### Directions
Reproduce the material below word for word, leaving out the pictures.

---------- Extracted information

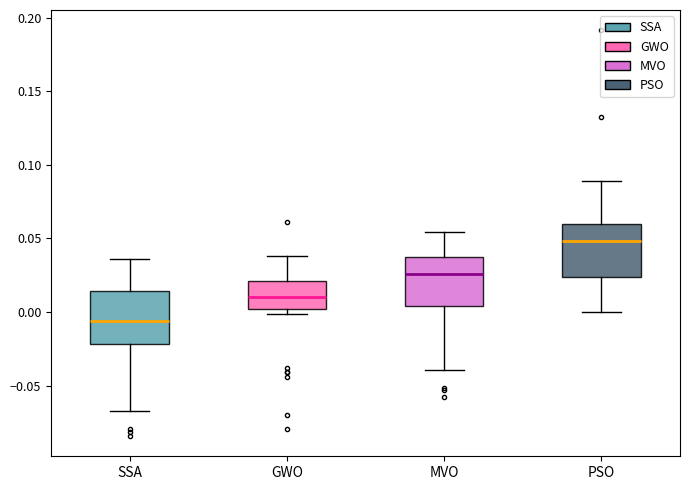

Reading left to right, transcribe this box plot: for each box, give where its median line is, the range the box spans, and where its two whiskers end, as read against the y-axis. The values are not printed on the chart, so give them approximately, as read against the axis.

SSA: median -0.005, box -0.020 to 0.015, whiskers -0.065 to 0.035
GWO: median 0.010, box 0.000 to 0.020, whiskers 0.000 (just below the box's lower edge) to 0.040
MVO: median 0.025, box 0.005 to 0.035, whiskers -0.040 to 0.055
PSO: median 0.050, box 0.025 to 0.060, whiskers 0.000 to 0.090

--------------------

### Written response
Reading left to right, transcribe this box plot: for each box, give where its median line is, the range the box spans, and where its two whiskers end, as read against the y-axis. The values are not printed on the chart, so give them approximately, as read against the axis.

SSA: median -0.005, box -0.020 to 0.015, whiskers -0.065 to 0.035
GWO: median 0.010, box 0.000 to 0.020, whiskers 0.000 (just below the box's lower edge) to 0.040
MVO: median 0.025, box 0.005 to 0.035, whiskers -0.040 to 0.055
PSO: median 0.050, box 0.025 to 0.060, whiskers 0.000 to 0.090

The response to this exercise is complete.